▶ [TASK INSTRUCTIONS]
What you output should match the data below exactly.

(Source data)

--------------------------------------------------

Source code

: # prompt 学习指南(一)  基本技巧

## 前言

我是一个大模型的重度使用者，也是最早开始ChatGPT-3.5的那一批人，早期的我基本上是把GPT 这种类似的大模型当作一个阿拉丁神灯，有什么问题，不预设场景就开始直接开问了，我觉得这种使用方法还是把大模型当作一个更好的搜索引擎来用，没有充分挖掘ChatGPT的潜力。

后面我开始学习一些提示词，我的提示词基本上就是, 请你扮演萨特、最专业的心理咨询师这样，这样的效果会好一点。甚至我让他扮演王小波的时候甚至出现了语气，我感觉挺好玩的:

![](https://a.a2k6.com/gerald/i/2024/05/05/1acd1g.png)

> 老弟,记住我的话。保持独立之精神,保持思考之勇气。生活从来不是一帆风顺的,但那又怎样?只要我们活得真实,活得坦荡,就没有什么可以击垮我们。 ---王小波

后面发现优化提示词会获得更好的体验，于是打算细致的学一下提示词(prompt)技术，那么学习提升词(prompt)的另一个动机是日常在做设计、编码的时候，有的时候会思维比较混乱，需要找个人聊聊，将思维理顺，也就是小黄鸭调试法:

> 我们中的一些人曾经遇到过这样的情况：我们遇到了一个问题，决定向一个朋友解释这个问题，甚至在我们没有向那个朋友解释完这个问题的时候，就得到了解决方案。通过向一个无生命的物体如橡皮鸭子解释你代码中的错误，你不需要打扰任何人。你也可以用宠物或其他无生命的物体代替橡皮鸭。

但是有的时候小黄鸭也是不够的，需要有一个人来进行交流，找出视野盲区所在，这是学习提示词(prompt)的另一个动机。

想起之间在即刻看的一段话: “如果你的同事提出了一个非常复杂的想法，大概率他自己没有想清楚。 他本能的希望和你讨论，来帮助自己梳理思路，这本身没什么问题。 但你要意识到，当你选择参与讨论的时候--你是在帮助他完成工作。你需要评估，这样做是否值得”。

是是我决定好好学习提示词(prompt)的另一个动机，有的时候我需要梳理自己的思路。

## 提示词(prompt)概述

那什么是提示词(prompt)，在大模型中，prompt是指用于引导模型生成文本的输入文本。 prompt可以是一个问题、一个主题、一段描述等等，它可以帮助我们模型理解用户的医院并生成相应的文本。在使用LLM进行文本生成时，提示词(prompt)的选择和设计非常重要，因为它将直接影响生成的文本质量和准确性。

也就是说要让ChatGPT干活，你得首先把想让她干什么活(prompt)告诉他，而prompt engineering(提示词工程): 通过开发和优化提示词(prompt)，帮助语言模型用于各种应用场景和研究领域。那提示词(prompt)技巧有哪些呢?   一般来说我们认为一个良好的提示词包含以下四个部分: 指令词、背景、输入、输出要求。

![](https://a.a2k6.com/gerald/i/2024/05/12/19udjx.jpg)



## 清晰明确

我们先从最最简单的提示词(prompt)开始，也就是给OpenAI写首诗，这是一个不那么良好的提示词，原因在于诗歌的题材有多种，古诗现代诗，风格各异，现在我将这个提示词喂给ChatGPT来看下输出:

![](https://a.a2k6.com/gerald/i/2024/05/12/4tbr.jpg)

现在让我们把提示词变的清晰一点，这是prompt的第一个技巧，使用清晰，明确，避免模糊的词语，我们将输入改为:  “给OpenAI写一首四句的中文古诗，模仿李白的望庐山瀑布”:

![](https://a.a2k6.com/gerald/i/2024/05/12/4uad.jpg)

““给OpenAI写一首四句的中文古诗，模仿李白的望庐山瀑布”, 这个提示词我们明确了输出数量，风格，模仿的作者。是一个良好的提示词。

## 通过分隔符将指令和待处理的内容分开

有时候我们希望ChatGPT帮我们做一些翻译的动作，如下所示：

--------------------------------------------------

▶ [ANSWER]
Source code

: # prompt 学习指南(一)  基本技巧

## 前言

我是一个大模型的重度使用者，也是最早开始ChatGPT-3.5的那一批人，早期的我基本上是把GPT 这种类似的大模型当作一个阿拉丁神灯，有什么问题，不预设场景就开始直接开问了，我觉得这种使用方法还是把大模型当作一个更好的搜索引擎来用，没有充分挖掘ChatGPT的潜力。

后面我开始学习一些提示词，我的提示词基本上就是, 请你扮演萨特、最专业的心理咨询师这样，这样的效果会好一点。甚至我让他扮演王小波的时候甚至出现了语气，我感觉挺好玩的:

![](https://a.a2k6.com/gerald/i/2024/05/05/1acd1g.png)

> 老弟,记住我的话。保持独立之精神,保持思考之勇气。生活从来不是一帆风顺的,但那又怎样?只要我们活得真实,活得坦荡,就没有什么可以击垮我们。 ---王小波

后面发现优化提示词会获得更好的体验，于是打算细致的学一下提示词(prompt)技术，那么学习提升词(prompt)的另一个动机是日常在做设计、编码的时候，有的时候会思维比较混乱，需要找个人聊聊，将思维理顺，也就是小黄鸭调试法:

> 我们中的一些人曾经遇到过这样的情况：我们遇到了一个问题，决定向一个朋友解释这个问题，甚至在我们没有向那个朋友解释完这个问题的时候，就得到了解决方案。通过向一个无生命的物体如橡皮鸭子解释你代码中的错误，你不需要打扰任何人。你也可以用宠物或其他无生命的物体代替橡皮鸭。

但是有的时候小黄鸭也是不够的，需要有一个人来进行交流，找出视野盲区所在，这是学习提示词(prompt)的另一个动机。

想起之间在即刻看的一段话: “如果你的同事提出了一个非常复杂的想法，大概率他自己没有想清楚。 他本能的希望和你讨论，来帮助自己梳理思路，这本身没什么问题。 但你要意识到，当你选择参与讨论的时候--你是在帮助他完成工作。你需要评估，这样做是否值得”。

是是我决定好好学习提示词(prompt)的另一个动机，有的时候我需要梳理自己的思路。

## 提示词(prompt)概述

那什么是提示词(prompt)，在大模型中，prompt是指用于引导模型生成文本的输入文本。 prompt可以是一个问题、一个主题、一段描述等等，它可以帮助我们模型理解用户的医院并生成相应的文本。在使用LLM进行文本生成时，提示词(prompt)的选择和设计非常重要，因为它将直接影响生成的文本质量和准确性。

也就是说要让ChatGPT干活，你得首先把想让她干什么活(prompt)告诉他，而prompt engineering(提示词工程): 通过开发和优化提示词(prompt)，帮助语言模型用于各种应用场景和研究领域。那提示词(prompt)技巧有哪些呢?   一般来说我们认为一个良好的提示词包含以下四个部分: 指令词、背景、输入、输出要求。

![](https://a.a2k6.com/gerald/i/2024/05/12/19udjx.jpg)



## 清晰明确

我们先从最最简单的提示词(prompt)开始，也就是给OpenAI写首诗，这是一个不那么良好的提示词，原因在于诗歌的题材有多种，古诗现代诗，风格各异，现在我将这个提示词喂给ChatGPT来看下输出:

![](https://a.a2k6.com/gerald/i/2024/05/12/4tbr.jpg)

现在让我们把提示词变的清晰一点，这是prompt的第一个技巧，使用清晰，明确，避免模糊的词语，我们将输入改为:  “给OpenAI写一首四句的中文古诗，模仿李白的望庐山瀑布”:

![](https://a.a2k6.com/gerald/i/2024/05/12/4uad.jpg)

““给OpenAI写一首四句的中文古诗，模仿李白的望庐山瀑布”, 这个提示词我们明确了输出数量，风格，模仿的作者。是一个良好的提示词。

## 通过分隔符将指令和待处理的内容分开

有时候我们希望ChatGPT帮我们做一些翻译的动作，如下所示：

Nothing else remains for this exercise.